Centralized Governance Monitoring, Access Controls and Logging across your APIs

Is there a way to be able to apply security policies across different API styles? Is there a way to apply centralized logging and monitoring across a heterogeneous set of services?

If you're asking these or similar questions, you've come to the right place.

Point-to-Point Integrations make centralized governance hard

It's very likely that your organization has a wild zoo of APIs, with different styles, languages, frameworks, protocols, etc... We all know this kind of architecture, it's grown over time and becomes hard to manage.

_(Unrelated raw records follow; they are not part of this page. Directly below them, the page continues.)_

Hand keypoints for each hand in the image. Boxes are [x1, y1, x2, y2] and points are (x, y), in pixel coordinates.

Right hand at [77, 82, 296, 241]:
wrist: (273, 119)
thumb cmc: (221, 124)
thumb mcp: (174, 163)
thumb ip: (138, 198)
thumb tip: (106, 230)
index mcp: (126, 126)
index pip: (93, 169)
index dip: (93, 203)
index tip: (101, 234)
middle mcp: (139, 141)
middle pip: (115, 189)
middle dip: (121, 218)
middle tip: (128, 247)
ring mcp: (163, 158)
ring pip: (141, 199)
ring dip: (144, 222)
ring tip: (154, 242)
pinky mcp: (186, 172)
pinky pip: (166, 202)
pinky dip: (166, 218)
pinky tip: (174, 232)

You might want to get insights into the state of your APIs, but you've got so many APIs to monitor, and all of them use different protocols, so it's really hard to get a single point of view.

Wouldn't it be nice if you could translate them all to a single language, so that you only need to build a monitoring and logging system once?

Even better, if all your APIs would speak a single language, you'd be able to apply security policies and access control across them.

It doesn't matter if the underlying system is Kafka, PostgreSQL or a REST API. If they could speak the same language, we'd be able to apply one set of rules, using the same approach across all of them.

GraphQL as the universal API Integration Language

With WunderGraph's declarative approach, it's possible to unify all of your APIs into a single unified GraphQL schema.

We can introspect database tables and generate a GraphQL schema from them. The same technique can be applied to REST APIs, and gRPC, and AsyncAPI, Kafka, RabbitMQ and other protocols.

You can automatically introspect all of these and merge them into a single unified GraphQL schema.

But how does this actually work?

Docker, but for APIs

Before docker existed, applications were not really portable. You've had to manually install dependencies and install or compile your application.

Docker then introduced a runtime, the Docker Engine, and a portable format to package applications, called a Docker Image.

With WunderGraph, we're going a similar approach, but for APIs.

We've created a Runtime, which in case of APIs is simply an API Gateway, and a configuration language to make APIs portable and composable.

So, as we've explained in the previous section, you can introspect all your APIs, and we generate a GraphQL schema from them. At the same time, we configure the API Gateway so that the Schema becomes executable.

The end result? Although you might have a heterogenous set of APIs, services and databases, we're able to treat them all the same.

We can apply security policies, logging and monitoring to all of them. Routing all your traffic through a single API Gateway layer gives you a single pane of glass to monitor and control your APIs.

Summary

We didn't have to re-invent the wheel to improve the way we integrate APIs. All the good ideas existed already, we've just had to apply them to APIs in a smart way.

Using GraphQL is a great way of unifying all your APIs, it's an easy to learn language, and it's flexible enough to be used as a facade to any kind of API.